My romance with running
By Marlene Farrell
RunWenatchee.com
My relationship with running changes over time. Sometimes I feel the height of passion, when running takes precedence and monopolizes my thoughts. Other times the relationship is very platonic, like I could take or leave it, and runs are a version of “going through the motions.”
I can’t predict what will make me swoon all over again. It’s often an accumulation of little things.
That’s what happened recently and led to my decision to sign up for a road race three-and-a-half months from now.
Signing up for a race — not a big deal, right? But stakes grow when you consider: 1. I’ve run this race (Mercer Island Half Marathon) before, back in the days when I was training for Olympic marathon qualifying times; 2. It’s a cornerstone race in the Seattle region, a jump-start to a new racing season; and 3. It’s the first road race I’ve signed up for in over a year.
So what led me to type in my credit card number and push return on this nonrefundable registration? It took a dose of humble pie, followed by an irresistibly soaring imagination.
My family spent our Thanksgiving holiday cross-country skiing at altitude, surrounded by elite athletes — at the West Yellowstone Ski Festival. I skated and classic skied for six days, fast and slow, with my family and alone, constantly crossing paths with trains of fit-bodied twentysomethings cruising through their second or third workout of the day.
I loved all the time on snow, even as it turned to icy slush by the end of the week. Every afternoon I needed the rejuvenating coolness of the hotel pool and the massaging bubbles of the hot tub. I felt worked, even though we weren’t following a regimen like all those ambitious teams were. We followed our whims and sought out well-groomed trails.
It’s been awhile since I’ve had a fitness “plan,” a weekly schedule with a goal looming at the end. But I could feel it in the air around these skiers. Their eyes betrayed their eagerness. Their chatter about workouts and kilometers revealed it.
When I returned home to Leavenworth and no snow, I could still run on dirt with willing partners-in-crime. My friends and I sowed the seeds of spring racing as we climbed the new trail at Ski Hill, warming quickly and shedding hats and mittens.
I had returned to a pedestrian elevation (Leavenworth at 1,200 feet compared to West Yellowstone’s 6,700 feet) and had new shoes on my feet; I flew over the spongy soft ribbons of dirt.
The next day I ran alone, midday. Sunshine raining down on my shoulders, and feeling the jolt from an Americano, I made the spontaneous decision to run hill repeats, 4×3 minutes up a descent grade. Despite the impulsiveness, it felt purposeful. The brightness of the sun was reward enough as I jogged downhill after my last repeat.

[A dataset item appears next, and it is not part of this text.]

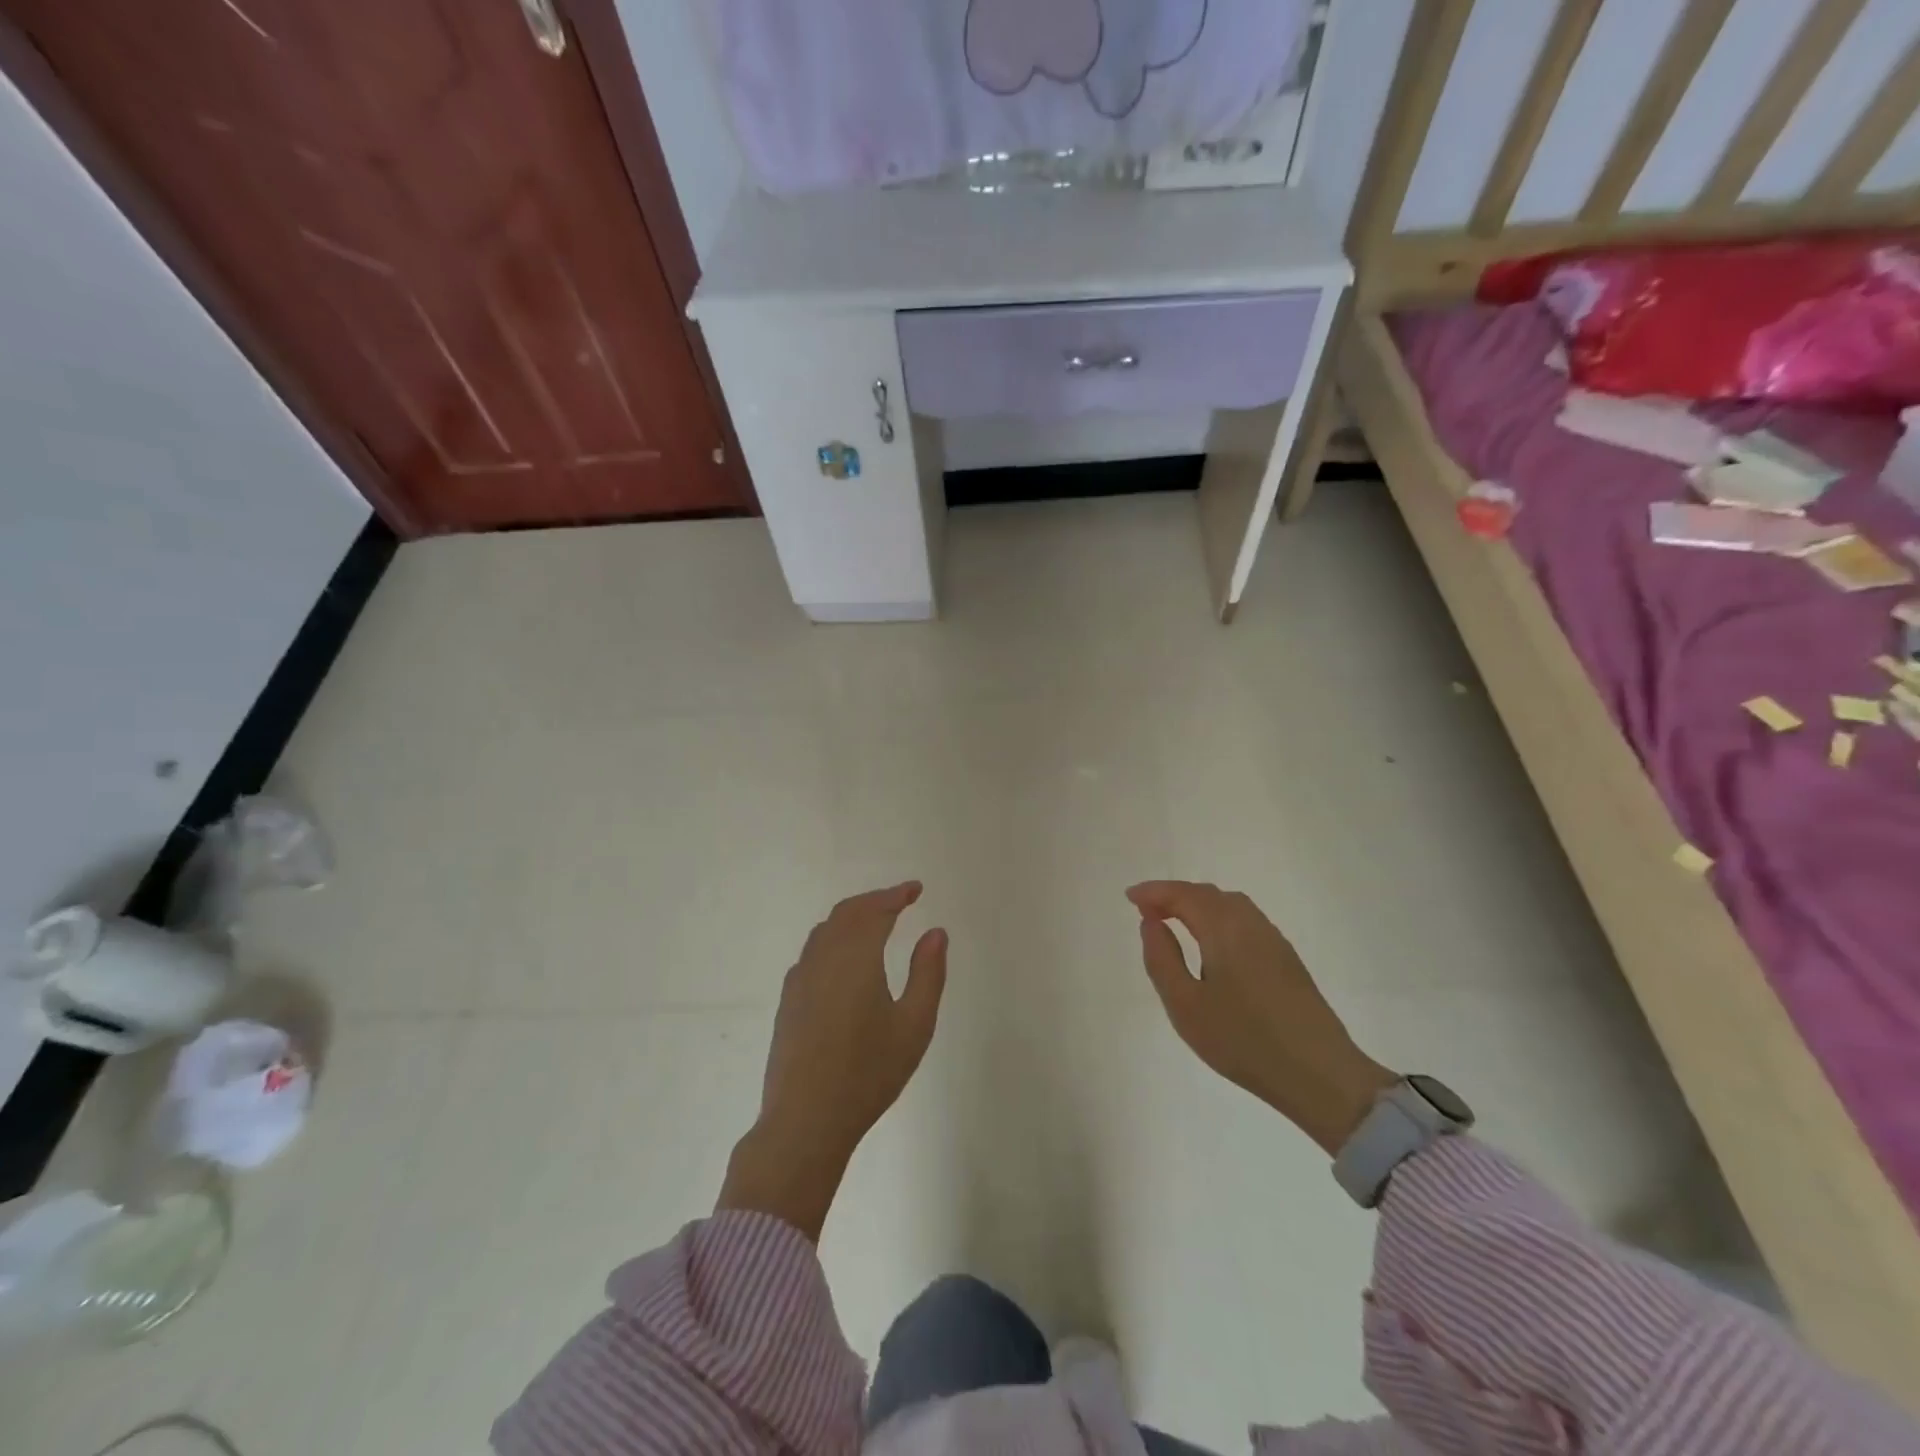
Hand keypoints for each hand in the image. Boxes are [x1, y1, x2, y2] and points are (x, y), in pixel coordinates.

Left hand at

But, there at the bottom, on the flat stretch of road between me and my parked car, was an automatic radar detector.
Listening for cars, but hearing none, I raced past it trying to trigger it like a compact car, size extra small. My wish was granted; it flashed 11 for a half second.

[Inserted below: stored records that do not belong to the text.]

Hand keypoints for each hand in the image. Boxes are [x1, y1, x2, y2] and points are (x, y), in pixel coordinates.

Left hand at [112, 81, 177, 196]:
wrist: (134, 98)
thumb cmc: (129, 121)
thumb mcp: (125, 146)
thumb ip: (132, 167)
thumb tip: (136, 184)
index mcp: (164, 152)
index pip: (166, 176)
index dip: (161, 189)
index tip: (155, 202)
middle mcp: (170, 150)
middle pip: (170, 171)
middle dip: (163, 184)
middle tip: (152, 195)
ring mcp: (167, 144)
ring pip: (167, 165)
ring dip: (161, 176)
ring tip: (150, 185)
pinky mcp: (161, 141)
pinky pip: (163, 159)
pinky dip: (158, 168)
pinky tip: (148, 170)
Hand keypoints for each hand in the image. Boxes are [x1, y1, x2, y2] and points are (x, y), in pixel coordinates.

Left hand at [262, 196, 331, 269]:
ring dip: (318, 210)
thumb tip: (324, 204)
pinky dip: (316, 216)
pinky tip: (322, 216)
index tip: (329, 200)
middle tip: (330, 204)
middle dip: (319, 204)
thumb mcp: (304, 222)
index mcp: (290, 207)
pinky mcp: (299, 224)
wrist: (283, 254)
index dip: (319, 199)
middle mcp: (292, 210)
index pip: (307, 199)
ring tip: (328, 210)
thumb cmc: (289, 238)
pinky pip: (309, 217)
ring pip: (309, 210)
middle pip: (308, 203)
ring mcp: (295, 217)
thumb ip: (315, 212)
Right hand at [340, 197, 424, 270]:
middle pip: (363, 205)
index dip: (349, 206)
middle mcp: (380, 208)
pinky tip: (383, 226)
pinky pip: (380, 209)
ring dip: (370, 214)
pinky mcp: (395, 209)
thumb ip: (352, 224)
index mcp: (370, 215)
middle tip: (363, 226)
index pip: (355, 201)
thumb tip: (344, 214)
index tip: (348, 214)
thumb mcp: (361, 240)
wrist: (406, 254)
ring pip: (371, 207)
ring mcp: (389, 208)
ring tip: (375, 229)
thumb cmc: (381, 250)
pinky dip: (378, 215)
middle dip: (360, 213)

Eleven miles an hour? How generous! The radar detector lied, but I smiled anyway. My thoughts whirred and plotted the possibilities.
Then I came home, and pulled up the Mercer Island Half Marathon website. I could envision the preparatory intervals, tempo runs and long runs to come. My mind paid no heed to the idea of pain, icy roads or frigid temperatures. It focused on the thrill of speed.
Every now and then I have a day like this — so full of optimism I could burst. Thank you, running! With each new goal, each chance to succeed or fail, I learn about myself and reach inside, striving to be the best I can be. A bit like how it feels to fall in love.
Marlene Farrell is a writer, long-distance runner and coach. She lives in Leavenworth.